TEXT SHOWN section start
Agriculture CS Mutahi Kagwe admires exhibitions during the Jumuiya Ya Kaunti Za Pwani Agriculture Revitalization Summit held at a Malindi hotel on February 24-25, 2026./KNAAgriculture and Livestock Development Cabinet Secretary Mutahi Kagwe on Tuesday called on both national and county governments to embrace private sector participation as a key driver of agricultural growth and enterprise development in Kenya.
While delivering a keynote address during the Jumuiya ya Kaunti za Pwani Agricultural Revitalisation Summit at a Malindi hotel, Kagwe said relying on funds from the exchequer to run enterprises had yielded very little success.
He cited the cashew nut and sugar sub-sectors, as well as the Galana-Kulalu Food Security Project, which initially struggled under government funding until private sector players stepped in.
“There is a government cashew nut factory here in Kilifi. Is it working? It is not working. Yet there are two private cashew nut factories that are doing very well,” he said, pointing to the success of the Vipingo-based facilities as evidence of private sector efficiency.
He said the Galana-Kulalu project, initially envisioned as a state-run maize production hub, faltered until private firms invested their own capital.
TEXT SHOWN section end
QUESTIONS TO ANSWER:
1) Decide whether each statement agrees with the article on the Malindi agriculture summit, answering yes or no and quoting the exact words that settle it: (a) Kagwe said the government cashew nut factory in Kilifi is working. (b) The private cashew nut factories he pointed to are based in Vipingo. (c) The Galana-Kulalu project was first envisioned as a state-run maize production hub.
2) According to the article on the Malindi agriculture summit, why did Kagwe urge national and county governments to embrace private sector participation?
The entries have no connection to the text.
SUPPLIED INFORMATION section start
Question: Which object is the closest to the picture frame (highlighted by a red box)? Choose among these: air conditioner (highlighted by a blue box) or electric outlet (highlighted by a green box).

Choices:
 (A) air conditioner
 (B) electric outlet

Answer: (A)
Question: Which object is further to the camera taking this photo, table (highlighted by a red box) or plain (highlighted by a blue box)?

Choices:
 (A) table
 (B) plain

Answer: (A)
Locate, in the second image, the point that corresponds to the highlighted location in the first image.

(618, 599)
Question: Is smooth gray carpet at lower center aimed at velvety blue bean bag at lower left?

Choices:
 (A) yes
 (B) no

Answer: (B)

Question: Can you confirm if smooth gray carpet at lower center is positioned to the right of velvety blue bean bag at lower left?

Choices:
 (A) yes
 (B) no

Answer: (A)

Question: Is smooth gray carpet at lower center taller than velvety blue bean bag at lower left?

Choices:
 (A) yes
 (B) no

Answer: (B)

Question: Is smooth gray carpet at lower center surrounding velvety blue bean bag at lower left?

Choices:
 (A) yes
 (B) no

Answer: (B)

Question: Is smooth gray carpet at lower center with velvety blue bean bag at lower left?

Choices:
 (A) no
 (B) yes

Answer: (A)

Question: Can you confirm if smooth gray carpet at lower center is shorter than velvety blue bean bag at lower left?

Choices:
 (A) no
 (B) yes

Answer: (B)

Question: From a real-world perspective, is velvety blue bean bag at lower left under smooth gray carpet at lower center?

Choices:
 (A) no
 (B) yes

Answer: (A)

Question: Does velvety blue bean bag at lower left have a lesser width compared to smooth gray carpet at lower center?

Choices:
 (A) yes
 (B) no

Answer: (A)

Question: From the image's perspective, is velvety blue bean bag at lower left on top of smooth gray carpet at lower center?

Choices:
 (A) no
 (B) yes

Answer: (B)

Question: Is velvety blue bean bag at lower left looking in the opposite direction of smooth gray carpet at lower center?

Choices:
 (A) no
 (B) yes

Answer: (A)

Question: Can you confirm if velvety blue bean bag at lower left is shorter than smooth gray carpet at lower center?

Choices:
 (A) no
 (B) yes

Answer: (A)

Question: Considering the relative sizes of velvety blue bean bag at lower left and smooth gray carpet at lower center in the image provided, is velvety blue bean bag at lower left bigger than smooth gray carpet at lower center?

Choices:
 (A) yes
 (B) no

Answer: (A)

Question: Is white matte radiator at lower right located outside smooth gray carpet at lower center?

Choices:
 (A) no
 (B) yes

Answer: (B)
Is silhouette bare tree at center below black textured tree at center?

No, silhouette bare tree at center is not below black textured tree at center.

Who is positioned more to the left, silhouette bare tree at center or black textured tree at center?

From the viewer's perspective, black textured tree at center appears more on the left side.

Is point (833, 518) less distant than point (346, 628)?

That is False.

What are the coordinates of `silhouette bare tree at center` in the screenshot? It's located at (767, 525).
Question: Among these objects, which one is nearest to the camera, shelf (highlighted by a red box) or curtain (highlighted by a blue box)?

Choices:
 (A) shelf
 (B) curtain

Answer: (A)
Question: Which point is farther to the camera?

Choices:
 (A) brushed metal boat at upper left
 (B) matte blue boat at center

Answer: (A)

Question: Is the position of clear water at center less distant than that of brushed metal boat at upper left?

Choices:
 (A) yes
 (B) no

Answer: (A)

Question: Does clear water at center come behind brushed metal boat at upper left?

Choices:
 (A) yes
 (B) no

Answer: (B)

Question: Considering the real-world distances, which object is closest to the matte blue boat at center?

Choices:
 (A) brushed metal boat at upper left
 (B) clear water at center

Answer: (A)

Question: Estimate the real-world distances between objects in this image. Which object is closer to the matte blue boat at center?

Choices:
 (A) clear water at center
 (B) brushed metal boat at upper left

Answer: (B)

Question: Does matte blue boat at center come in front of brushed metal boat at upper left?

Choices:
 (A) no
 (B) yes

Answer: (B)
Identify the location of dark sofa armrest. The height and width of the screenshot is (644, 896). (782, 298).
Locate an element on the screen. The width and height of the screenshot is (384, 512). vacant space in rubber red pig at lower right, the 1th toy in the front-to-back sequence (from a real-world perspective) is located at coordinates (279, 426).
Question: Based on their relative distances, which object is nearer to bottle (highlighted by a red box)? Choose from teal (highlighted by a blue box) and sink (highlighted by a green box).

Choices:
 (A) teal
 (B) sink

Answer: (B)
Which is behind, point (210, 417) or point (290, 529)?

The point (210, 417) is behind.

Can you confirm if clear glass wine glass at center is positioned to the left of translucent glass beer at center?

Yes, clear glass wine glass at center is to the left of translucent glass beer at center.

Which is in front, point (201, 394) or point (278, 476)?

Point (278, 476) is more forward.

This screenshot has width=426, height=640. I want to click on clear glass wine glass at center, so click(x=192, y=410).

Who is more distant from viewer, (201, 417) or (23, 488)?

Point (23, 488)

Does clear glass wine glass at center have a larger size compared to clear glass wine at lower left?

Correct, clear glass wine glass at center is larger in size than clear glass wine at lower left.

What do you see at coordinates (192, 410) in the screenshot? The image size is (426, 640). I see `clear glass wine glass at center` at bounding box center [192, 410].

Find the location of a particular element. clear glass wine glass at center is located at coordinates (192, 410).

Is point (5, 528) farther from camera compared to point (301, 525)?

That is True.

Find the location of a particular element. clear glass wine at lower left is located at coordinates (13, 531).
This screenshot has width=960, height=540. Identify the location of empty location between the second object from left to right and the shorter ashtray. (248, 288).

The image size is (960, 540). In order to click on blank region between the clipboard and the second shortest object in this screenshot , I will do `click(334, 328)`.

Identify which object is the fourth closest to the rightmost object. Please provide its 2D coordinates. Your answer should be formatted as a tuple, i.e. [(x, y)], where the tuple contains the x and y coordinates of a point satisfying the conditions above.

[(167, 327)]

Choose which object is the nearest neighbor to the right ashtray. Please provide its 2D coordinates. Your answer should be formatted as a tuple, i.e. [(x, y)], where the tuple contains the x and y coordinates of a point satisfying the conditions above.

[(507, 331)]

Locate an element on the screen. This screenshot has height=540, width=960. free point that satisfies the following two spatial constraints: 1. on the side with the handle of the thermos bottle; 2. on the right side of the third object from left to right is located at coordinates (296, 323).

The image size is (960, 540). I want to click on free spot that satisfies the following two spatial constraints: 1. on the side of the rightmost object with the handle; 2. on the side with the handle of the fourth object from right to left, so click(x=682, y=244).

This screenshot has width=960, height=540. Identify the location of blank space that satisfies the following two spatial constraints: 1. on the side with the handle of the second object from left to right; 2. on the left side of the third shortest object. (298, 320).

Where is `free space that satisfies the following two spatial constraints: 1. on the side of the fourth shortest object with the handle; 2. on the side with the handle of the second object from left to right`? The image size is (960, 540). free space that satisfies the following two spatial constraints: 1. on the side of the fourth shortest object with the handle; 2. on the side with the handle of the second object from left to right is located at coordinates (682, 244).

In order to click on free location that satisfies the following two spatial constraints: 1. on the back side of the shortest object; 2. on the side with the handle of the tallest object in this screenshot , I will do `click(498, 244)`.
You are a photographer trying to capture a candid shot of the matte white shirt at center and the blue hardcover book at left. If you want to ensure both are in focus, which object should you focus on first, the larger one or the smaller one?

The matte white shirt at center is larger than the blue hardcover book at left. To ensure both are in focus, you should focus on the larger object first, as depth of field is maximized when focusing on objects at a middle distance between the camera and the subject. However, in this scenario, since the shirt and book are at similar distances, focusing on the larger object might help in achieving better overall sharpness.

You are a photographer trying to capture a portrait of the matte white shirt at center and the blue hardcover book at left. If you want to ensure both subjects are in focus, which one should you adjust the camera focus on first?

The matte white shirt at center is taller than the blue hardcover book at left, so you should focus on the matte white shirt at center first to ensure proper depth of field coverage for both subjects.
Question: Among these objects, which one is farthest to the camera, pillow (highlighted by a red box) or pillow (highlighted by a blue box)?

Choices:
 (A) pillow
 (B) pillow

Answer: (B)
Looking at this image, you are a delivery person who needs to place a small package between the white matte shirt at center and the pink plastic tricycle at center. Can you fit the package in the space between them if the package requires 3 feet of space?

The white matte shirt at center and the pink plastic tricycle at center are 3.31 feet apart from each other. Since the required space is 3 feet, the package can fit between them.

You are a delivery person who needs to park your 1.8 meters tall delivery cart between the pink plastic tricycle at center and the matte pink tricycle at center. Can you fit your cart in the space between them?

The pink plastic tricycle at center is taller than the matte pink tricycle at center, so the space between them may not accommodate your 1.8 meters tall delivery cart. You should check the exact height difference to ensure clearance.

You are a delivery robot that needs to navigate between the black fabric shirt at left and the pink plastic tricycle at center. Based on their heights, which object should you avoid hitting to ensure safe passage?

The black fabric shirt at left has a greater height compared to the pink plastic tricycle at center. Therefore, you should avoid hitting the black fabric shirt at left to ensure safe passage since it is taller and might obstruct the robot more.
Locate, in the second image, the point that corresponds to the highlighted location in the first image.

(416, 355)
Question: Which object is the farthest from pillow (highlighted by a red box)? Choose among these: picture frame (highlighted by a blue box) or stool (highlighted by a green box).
SUPPLIED INFORMATION section end
TASK SOLUTIONS:
1)
(a) No: "Is it working? It is not working."
(b) Yes: "pointing to the success of the Vipingo-based facilities"
(c) Yes: "initially envisioned as a state-run maize production hub"

2) Kagwe said that relying on funds from the exchequer to run enterprises had yielded very little success. He cited the cashew nut and sugar sub-sectors and the Galana-Kulalu project, which struggled under government funding until private sector players stepped in.